Beyoncé Poised to Settle Trademark Dispute
Pop Queen Beyoncé (whose full name is Beyoncé Giselle Knowles-Carter) and her company seem prepared to settle a trademark infringement lawsuit they brought against a Texas company selling “Feyoncé” merchandise, according to Forbes.
At the end of September, a federal judge denied Beyoncé’s motion for a permanent injunction against the Texas company.
The “Feyoncé” brand name (which sounds like “fiancé”) was intended to be marketed to those engaged to be married.
In the judge’s opinion, she noted that the “defendants chose the formation "FEYONCÉ" in order to capitalize off of the exceedingly famous BEYONCÉ mark.”
However, noted the court, that alone doesn’t establish the likelihood that consumers would confuse the Feyoncé mark with the singer’s trademark:
Rather, a critical question is whether a rational consumer would mistakenly believe FEYONCE products are sponsored by or affiliated with BEYONCE products. A rational jury might or might not conclude that the pun here is sufficient to dispel any confusion among the purchasing public.
Beyoncé owns a trademark for her name, registered in 2004. The trademark registration includes Class 25: "Clothing: namely - shirts, sweaters, blouses, jackets, slacks, hats and caps."
Products are sold on her website: shop.beyonceshop.com.
Put a Ring on It
The defendants sell clothes and other apparel with the “Feyoncé” mark and phrases from Beyoncé’s songs, such as “put a ring on it."
When the defendants tried to register the “Feyoncé” mark, the US Patent Office refused it for several reasons – including that it was confusingly similar to the Beyoncé mark.
Defendants continued to sell clothing with the mark.

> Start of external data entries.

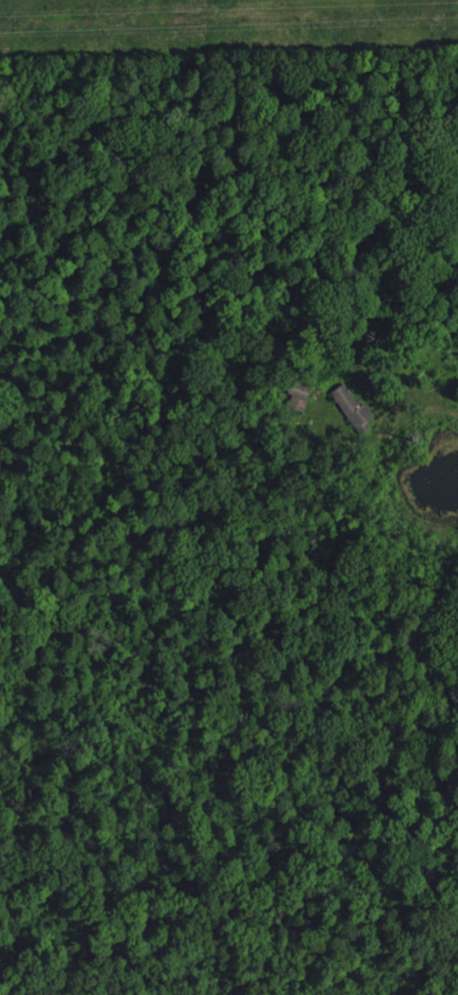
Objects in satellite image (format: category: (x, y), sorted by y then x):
building: (297, 406)
building: (353, 419)

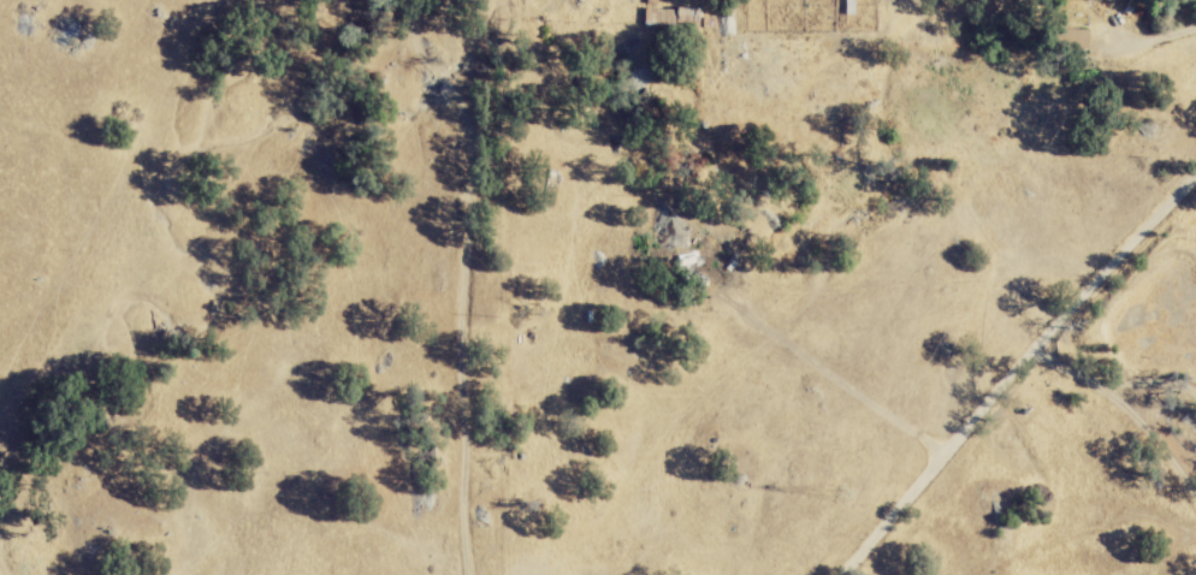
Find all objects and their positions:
road: (1156, 37)
road: (1010, 369)
road: (1121, 408)
power tower: (845, 487)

Beyoncé’s lawyer sent them a cease-and-desist letter. When the defendants didn’t respond, Beyoncé and her company filed suit, asserting causes of action for:
- Federal Trademark Infringement
- Federal Unfair Competition
- Federal Trademark Dilution
- Deceptive Acts and Practices, in violation of New York Law
- Trademark Dilution, in violation of New Law
- common law unfair competition
- unjust enrichment
As the judge noted, to prove trademark infringement, a plaintiff must meet a two-part test:
- the plaintiff must show that its mark is entitled to protection; and
- the plaintiff must show that "defendant's use of the mark is likely to cause consumers confusion as to the origin or sponsorship of the defendant's goods."

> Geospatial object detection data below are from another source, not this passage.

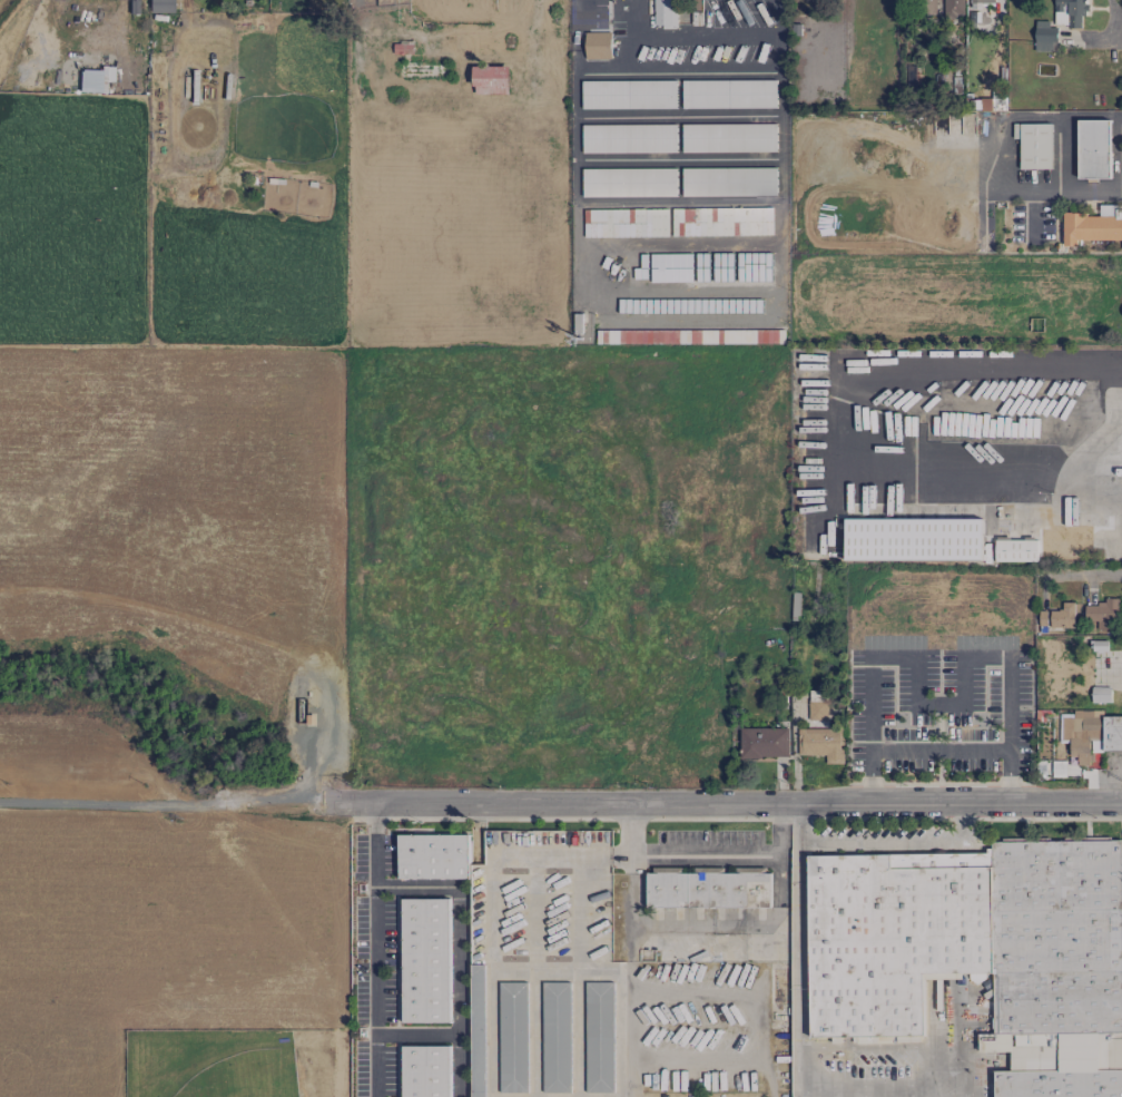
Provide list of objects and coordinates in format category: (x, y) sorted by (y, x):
building: (982, 1)
road: (577, 2)
building: (161, 6)
building: (921, 7)
building: (953, 9)
building: (1069, 12)
building: (664, 13)
road: (1118, 20)
road: (778, 35)
building: (1044, 36)
building: (597, 45)
building: (491, 80)
building: (92, 81)
building: (728, 94)
building: (628, 95)
building: (995, 103)
building: (629, 138)
building: (728, 138)
building: (1034, 145)
building: (1093, 149)
building: (728, 182)
building: (629, 183)
road: (1073, 193)
building: (721, 221)
building: (625, 223)
building: (1093, 226)
road: (1089, 455)
building: (913, 539)
building: (1037, 543)
road: (1088, 574)
building: (1102, 614)
building: (1063, 616)
building: (1097, 644)
road: (1113, 681)
building: (1100, 694)
building: (820, 732)
building: (1081, 733)
building: (1112, 733)
building: (764, 743)
road: (938, 748)
road: (722, 801)
road: (374, 843)
road: (879, 845)
road: (703, 854)
building: (433, 856)
building: (706, 889)
road: (457, 948)
building: (979, 953)
building: (425, 961)
road: (490, 971)
building: (778, 987)
road: (374, 991)
building: (477, 1030)
road: (416, 1033)
building: (513, 1037)
building: (556, 1037)
building: (599, 1037)
park: (235, 1061)
building: (425, 1071)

The certificate of trademark registration is evidence that the mark meets the first part of the test.
Also, when a registered mark has been in continuous use for five consecutive years following the registration, the right to that mark is considered "incontestable" (with some exceptions).

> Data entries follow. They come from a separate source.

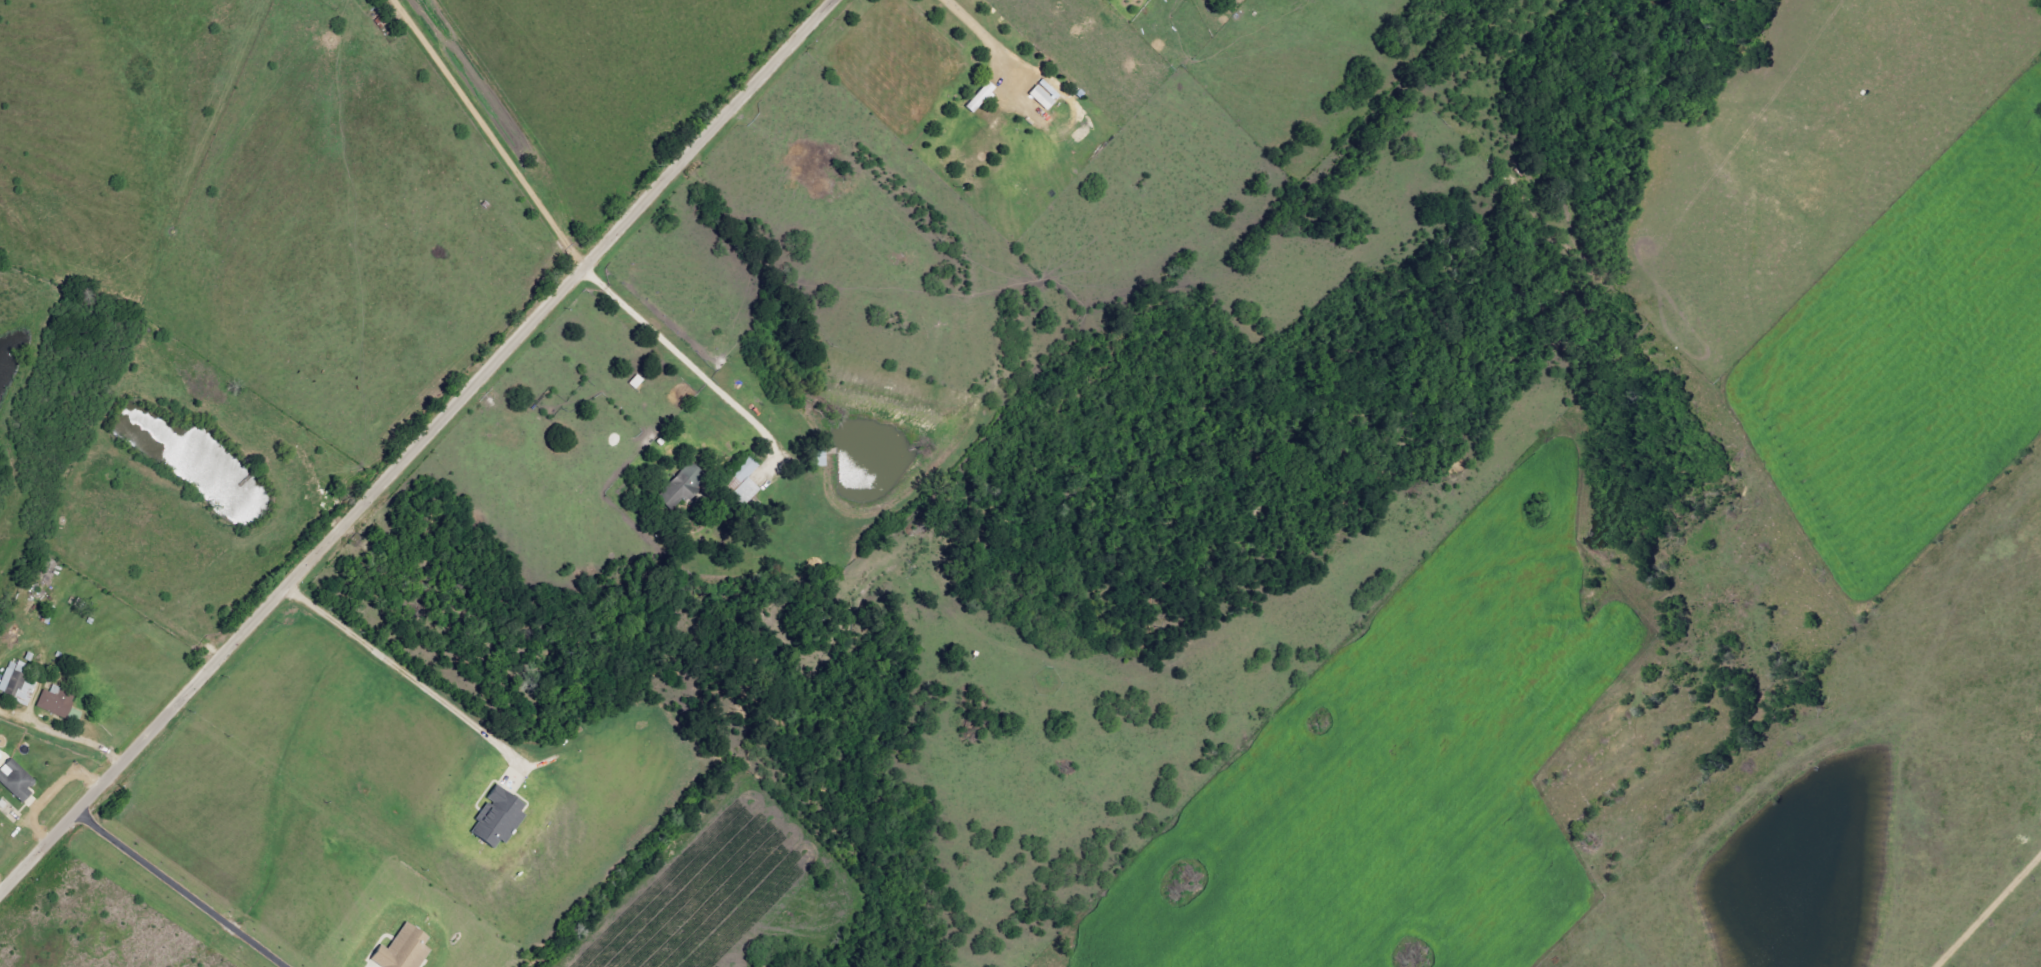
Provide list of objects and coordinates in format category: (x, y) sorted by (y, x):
road: (976, 33)
building: (1042, 94)
building: (979, 97)
road: (486, 135)
road: (685, 366)
road: (415, 444)
building: (819, 457)
building: (744, 483)
building: (677, 488)
building: (7, 676)
road: (405, 678)
building: (25, 693)
building: (56, 701)
road: (74, 740)
building: (15, 779)
road: (49, 796)
building: (496, 818)
road: (176, 891)
road: (1997, 922)
building: (401, 951)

Likelihood of confusion is a question of fact, focused on the probable reactions of people who might buy each party’s products.
Play on Words
The judge noted that
By replacing the "B" with an "F," Defendants have created a mark that sounds like "fiancé," i.e., a person who is engaged to be married. As a result, FEYONCE is a play on words, which could dispel consumer confusion that might otherwise arise due to its facial similarity to the BEYONCE mark.
The judge concluded that
a reasonable jury may conclude that consumers looking for BEYONCE products are unlikely to select a FEYONCE product inadvertently.